===== MATERIALS PROVIDED =====
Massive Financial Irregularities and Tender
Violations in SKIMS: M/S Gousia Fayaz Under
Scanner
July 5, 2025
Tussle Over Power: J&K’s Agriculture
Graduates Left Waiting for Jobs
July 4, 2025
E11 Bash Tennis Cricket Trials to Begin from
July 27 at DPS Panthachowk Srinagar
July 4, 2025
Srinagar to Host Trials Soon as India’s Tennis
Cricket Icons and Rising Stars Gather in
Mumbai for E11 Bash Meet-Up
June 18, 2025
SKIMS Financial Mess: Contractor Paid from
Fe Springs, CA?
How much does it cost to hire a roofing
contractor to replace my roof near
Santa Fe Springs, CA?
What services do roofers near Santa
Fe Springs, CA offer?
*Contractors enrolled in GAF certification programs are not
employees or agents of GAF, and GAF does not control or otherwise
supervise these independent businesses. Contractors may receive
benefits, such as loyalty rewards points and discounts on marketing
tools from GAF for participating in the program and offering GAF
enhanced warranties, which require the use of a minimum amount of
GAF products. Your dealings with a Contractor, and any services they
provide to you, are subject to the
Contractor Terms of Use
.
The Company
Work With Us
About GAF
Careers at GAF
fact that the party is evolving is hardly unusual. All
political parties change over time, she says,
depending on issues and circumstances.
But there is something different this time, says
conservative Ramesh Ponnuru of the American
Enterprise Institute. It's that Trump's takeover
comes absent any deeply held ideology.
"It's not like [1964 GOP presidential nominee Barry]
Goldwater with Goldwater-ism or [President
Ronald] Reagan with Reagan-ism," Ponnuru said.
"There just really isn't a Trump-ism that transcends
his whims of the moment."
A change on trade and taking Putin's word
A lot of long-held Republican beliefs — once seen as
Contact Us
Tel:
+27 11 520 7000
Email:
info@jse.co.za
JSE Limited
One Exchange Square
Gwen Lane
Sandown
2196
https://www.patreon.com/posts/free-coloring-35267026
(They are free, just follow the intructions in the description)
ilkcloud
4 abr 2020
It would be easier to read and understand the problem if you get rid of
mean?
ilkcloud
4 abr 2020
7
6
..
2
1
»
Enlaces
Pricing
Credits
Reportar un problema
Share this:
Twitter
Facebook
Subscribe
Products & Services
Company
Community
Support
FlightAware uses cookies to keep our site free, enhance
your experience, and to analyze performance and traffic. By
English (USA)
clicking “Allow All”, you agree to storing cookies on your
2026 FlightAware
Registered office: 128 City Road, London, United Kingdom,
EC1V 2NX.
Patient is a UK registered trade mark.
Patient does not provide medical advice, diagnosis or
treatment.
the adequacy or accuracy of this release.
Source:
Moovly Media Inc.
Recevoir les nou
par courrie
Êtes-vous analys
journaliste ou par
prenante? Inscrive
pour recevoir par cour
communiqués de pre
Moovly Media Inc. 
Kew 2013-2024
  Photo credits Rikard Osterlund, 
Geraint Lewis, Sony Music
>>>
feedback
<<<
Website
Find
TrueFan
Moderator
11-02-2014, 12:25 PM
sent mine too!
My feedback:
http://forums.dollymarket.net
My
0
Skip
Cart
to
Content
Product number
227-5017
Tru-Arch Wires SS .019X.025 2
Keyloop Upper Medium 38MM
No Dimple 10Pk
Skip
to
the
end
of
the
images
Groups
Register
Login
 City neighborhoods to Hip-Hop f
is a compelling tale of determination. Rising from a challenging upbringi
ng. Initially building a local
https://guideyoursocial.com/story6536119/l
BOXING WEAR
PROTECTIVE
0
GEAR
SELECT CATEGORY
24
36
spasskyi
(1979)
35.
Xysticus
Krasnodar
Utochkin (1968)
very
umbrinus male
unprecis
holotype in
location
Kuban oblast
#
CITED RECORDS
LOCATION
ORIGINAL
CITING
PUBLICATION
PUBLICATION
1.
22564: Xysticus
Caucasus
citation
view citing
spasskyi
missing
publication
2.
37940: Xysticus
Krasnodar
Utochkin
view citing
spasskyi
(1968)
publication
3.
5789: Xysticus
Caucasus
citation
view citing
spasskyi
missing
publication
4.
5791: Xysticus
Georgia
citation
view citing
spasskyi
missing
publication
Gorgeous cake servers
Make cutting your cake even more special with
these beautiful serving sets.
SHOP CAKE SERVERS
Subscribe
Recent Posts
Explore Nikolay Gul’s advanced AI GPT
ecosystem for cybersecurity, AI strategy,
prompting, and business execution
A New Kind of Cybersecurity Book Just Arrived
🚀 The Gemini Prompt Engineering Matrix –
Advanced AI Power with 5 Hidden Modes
=====
_EXERCISE GOAL_
Express every line of text in the material above as a JSON list of strings, one string per line, leaving out blank lines.

_RESULT FOR THIS EXERCISE_
[
  "Massive Financial Irregularities and Tender",
  "Violations in SKIMS: M/S Gousia Fayaz Under",
  "Scanner",
  "July 5, 2025",
  "Tussle Over Power: J&K’s Agriculture",
  "Graduates Left Waiting for Jobs",
  "July 4, 2025",
  "E11 Bash Tennis Cricket Trials to Begin from",
  "July 27 at DPS Panthachowk Srinagar",
  "July 4, 2025",
  "Srinagar to Host Trials Soon as India’s Tennis",
  "Cricket Icons and Rising Stars Gather in",
  "Mumbai for E11 Bash Meet-Up",
  "June 18, 2025",
  "SKIMS Financial Mess: Contractor Paid from",
  "Fe Springs, CA?",
  "How much does it cost to hire a roofing",
  "contractor to replace my roof near",
  "Santa Fe Springs, CA?",
  "What services do roofers near Santa",
  "Fe Springs, CA offer?",
  "*Contractors enrolled in GAF certification programs are not",
  "employees or agents of GAF, and GAF does not control or otherwise",
  "supervise these independent businesses. Contractors may receive",
  "benefits, such as loyalty rewards points and discounts on marketing",
  "tools from GAF for participating in the program and offering GAF",
  "enhanced warranties, which require the use of a minimum amount of",
  "GAF products. Your dealings with a Contractor, and any services they",
  "provide to you, are subject to the",
  "Contractor Terms of Use",
  ".",
  "The Company",
  "Work With Us",
  "About GAF",
  "Careers at GAF",
  "fact that the party is evolving is hardly unusual. All",
  "political parties change over time, she says,",
  "depending on issues and circumstances.",
  "But there is something different this time, says",
  "conservative Ramesh Ponnuru of the American",
  "Enterprise Institute. It's that Trump's takeover",
  "comes absent any deeply held ideology.",
  "\"It's not like [1964 GOP presidential nominee Barry]",
  "Goldwater with Goldwater-ism or [President",
  "Ronald] Reagan with Reagan-ism,\" Ponnuru said.",
  "\"There just really isn't a Trump-ism that transcends",
  "his whims of the moment.\"",
  "A change on trade and taking Putin's word",
  "A lot of long-held Republican beliefs — once seen as",
  "Contact Us",
  "Tel:",
  "+27 11 520 7000",
  "Email:",
  "info@jse.co.za",
  "JSE Limited",
  "One Exchange Square",
  "Gwen Lane",
  "Sandown",
  "2196",
  "https://www.patreon.com/posts/free-coloring-35267026",
  "(They are free, just follow the intructions in the description)",
  "ilkcloud",
  "4 abr 2020",
  "It would be easier to read and understand the problem if you get rid of",
  "mean?",
  "ilkcloud",
  "4 abr 2020",
  "7",
  "6",
  "..",
  "2",
  "1",
  "»",
  "Enlaces",
  "Pricing",
  "Credits",
  "Reportar un problema",
  "Share this:",
  "Twitter",
  "Facebook",
  "Subscribe",
  "Products & Services",
  "Company",
  "Community",
  "Support",
  "FlightAware uses cookies to keep our site free, enhance",
  "your experience, and to analyze performance and traffic. By",
  "English (USA)",
  "clicking “Allow All”, you agree to storing cookies on your",
  "2026 FlightAware",
  "Registered office: 128 City Road, London, United Kingdom,",
  "EC1V 2NX.",
  "Patient is a UK registered trade mark.",
  "Patient does not provide medical advice, diagnosis or",
  "treatment.",
  "the adequacy or accuracy of this release.",
  "Source:",
  "Moovly Media Inc.",
  "Recevoir les nou",
  "par courrie",
  "Êtes-vous analys",
  "journaliste ou par",
  "prenante? Inscrive",
  "pour recevoir par cour",
  "communiqués de pre",
  "Moovly Media Inc. ",
  "Kew 2013-2024",
  "  Photo credits Rikard Osterlund, ",
  "Geraint Lewis, Sony Music",
  ">>>",
  "feedback",
  "<<<",
  "Website",
  "Find",
  "TrueFan",
  "Moderator",
  "11-02-2014, 12:25 PM",
  "sent mine too!",
  "My feedback:",
  "http://forums.dollymarket.net",
  "My",
  "0",
  "Skip",
  "Cart",
  "to",
  "Content",
  "Product number",
  "227-5017",
  "Tru-Arch Wires SS .019X.025 2",
  "Keyloop Upper Medium 38MM",
  "No Dimple 10Pk",
  "Skip",
  "to",
  "the",
  "end",
  "of",
  "the",
  "images",
  "Groups",
  "Register",
  "Login",
  " City neighborhoods to Hip-Hop f",
  "is a compelling tale of determination. Rising from a challenging upbringi",
  "ng. Initially building a local",
  "https://guideyoursocial.com/story6536119/l",
  "BOXING WEAR",
  "PROTECTIVE",
  "0",
  "GEAR",
  "SELECT CATEGORY",
  "24",
  "36",
  "spasskyi",
  "(1979)",
  "35.",
  "Xysticus",
  "Krasnodar",
  "Utochkin (1968)",
  "very",
  "umbrinus male",
  "unprecis",
  "holotype in",
  "location",
  "Kuban oblast",
  "#",
  "CITED RECORDS",
  "LOCATION",
  "ORIGINAL",
  "CITING",
  "PUBLICATION",
  "PUBLICATION",
  "1.",
  "22564: Xysticus",
  "Caucasus",
  "citation",
  "view citing",
  "spasskyi",
  "missing",
  "publication",
  "2.",
  "37940: Xysticus",
  "Krasnodar",
  "Utochkin",
  "view citing",
  "spasskyi",
  "(1968)",
  "publication",
  "3.",
  "5789: Xysticus",
  "Caucasus",
  "citation",
  "view citing",
  "spasskyi",
  "missing",
  "publication",
  "4.",
  "5791: Xysticus",
  "Georgia",
  "citation",
  "view citing",
  "spasskyi",
  "missing",
  "publication",
  "Gorgeous cake servers",
  "Make cutting your cake even more special with",
  "these beautiful serving sets.",
  "SHOP CAKE SERVERS",
  "Subscribe",
  "Recent Posts",
  "Explore Nikolay Gul’s advanced AI GPT",
  "ecosystem for cybersecurity, AI strategy,",
  "prompting, and business execution",
  "A New Kind of Cybersecurity Book Just Arrived",
  "🚀 The Gemini Prompt Engineering Matrix –",
  "Advanced AI Power with 5 Hidden Modes"
]